Surgical Results of Monocusp Implantation with Transannular Patch Angioplasty in Tetralogy of Fallot Repair.
10.5090/kjtcs.2016.49.5.344
- Author:
Woo Sung JANG
1
;
Joon Yong CHO
;
Jong Uk LEE
;
Youngok LEE
Author Information
1. Department of Thoracic and Cardiovascular Surgery, Kyungpook National University Hospital, Kyungpook National University School of Medicine, Korea. jycho@knu.ac.kr
- Publication Type:Original Article
- Keywords:
Tetralogy of Fallot;
Transannular patch;
Monocusp reconstruction
- MeSH:
Angioplasty*;
Echocardiography;
Follow-Up Studies;
Hemodynamics;
Humans;
Hypertension;
Incidence;
Postoperative Period;
Pulmonary Valve;
Pulmonary Valve Insufficiency;
Pulmonary Valve Stenosis;
Residual Volume;
Tetralogy of Fallot*
- From:The Korean Journal of Thoracic and Cardiovascular Surgery
2016;49(5):344-349
- CountryRepublic of Korea
- Language:English
-
Abstract:
BACKGROUND: Monocusp reconstruction with a transannular patch (TAP) results in early improvement because it relieves residual volume hypertension during the immediate postoperative period. However, few reports have assessed the long-term surgical outcomes of this procedure.
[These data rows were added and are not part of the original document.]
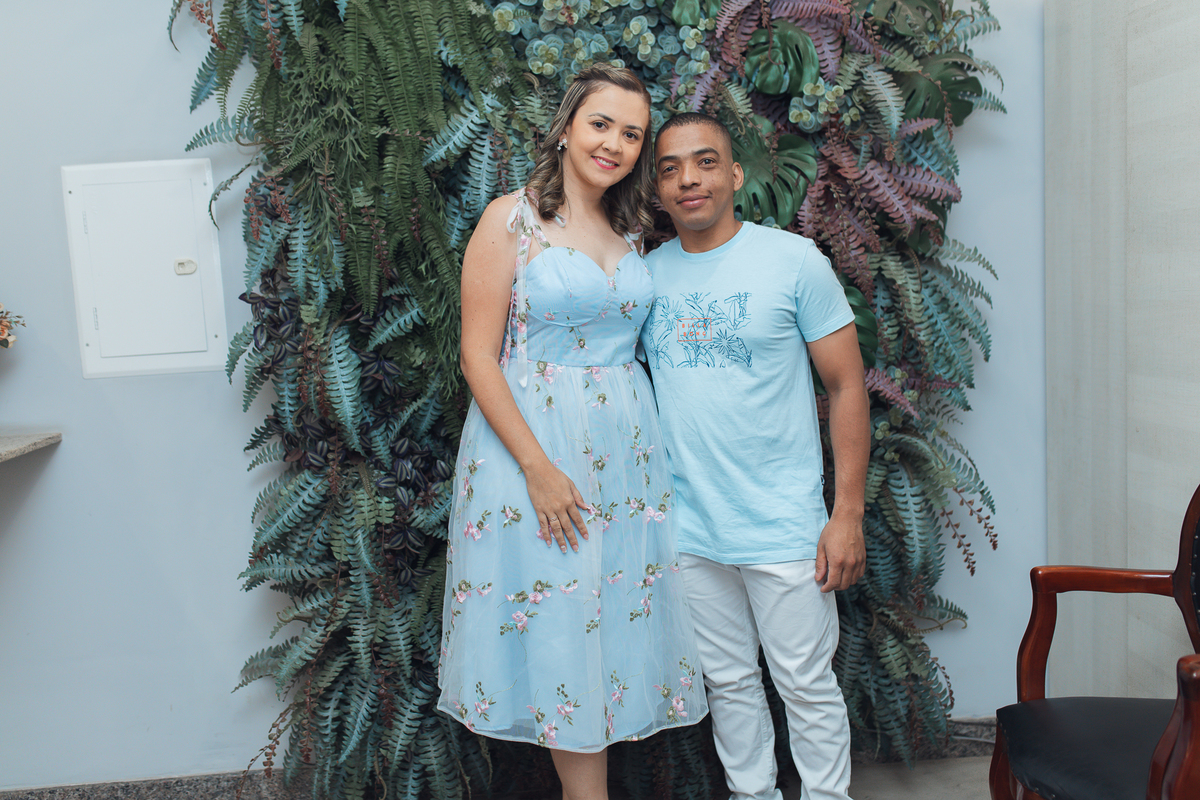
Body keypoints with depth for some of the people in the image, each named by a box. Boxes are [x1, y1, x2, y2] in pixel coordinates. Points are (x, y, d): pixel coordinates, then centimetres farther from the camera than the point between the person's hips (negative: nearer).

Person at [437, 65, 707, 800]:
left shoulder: (630, 233, 11)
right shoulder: (511, 220, -6)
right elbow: (478, 355, -11)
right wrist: (539, 467, -16)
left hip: (626, 448, 6)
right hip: (534, 440, -5)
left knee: (613, 623, 12)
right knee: (560, 631, 4)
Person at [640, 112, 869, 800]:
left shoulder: (795, 260, -6)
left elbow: (849, 387, -5)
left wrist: (848, 515, -11)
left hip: (784, 528, -3)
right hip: (688, 528, 4)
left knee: (808, 687, 9)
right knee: (730, 683, 18)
The purpose of the present study was to evaluate the mid-term surgical outcomes of tetralogy of Fallot (TOF) repair using monocusp reconstruction with a TAP. METHODS: Between March 2000 and March 2009, 36 patients with a TOF received a TAP. A TAP with monocusp reconstruction (group I) was used in 25 patients and a TAP without monocusp reconstruction (group II) was used in 11 patients. We evaluated hemodynamic parameters using echocardiography during the follow-up period in both groups. RESULTS: At the most recent follow-up echocardiography (mean follow-up, 8.2 years), the mean pulmonary valve velocities of the patients in group I and group II were 2.1±1.0 m/sec and 0.9±0.9 m/sec, respectively (p=0.001). Although the incidence of grade 3–4 pulmonary regurgitation (PR) was not significantly different between the two groups (group I: 16 patients, 64.0%; group II: 7 patients, 70.0%; p=0.735) during the follow-up period, the interval between the treatment and the incidence of PR aggravation was longer in group I than in group II (group I: 6.5±3.4 years; group II: 3.8±2.2 years; p=0.037). CONCLUSION: Monocusp reconstruction with a TAP prolonged the interval between the initial treatment and grade 3–4 PR aggravation. Patients who received a TAP with monocusp reconstruction to repair TOF were not to progress to pulmonary stenosis during the follow-up period as those who received a TAP without monocusp reconstruction.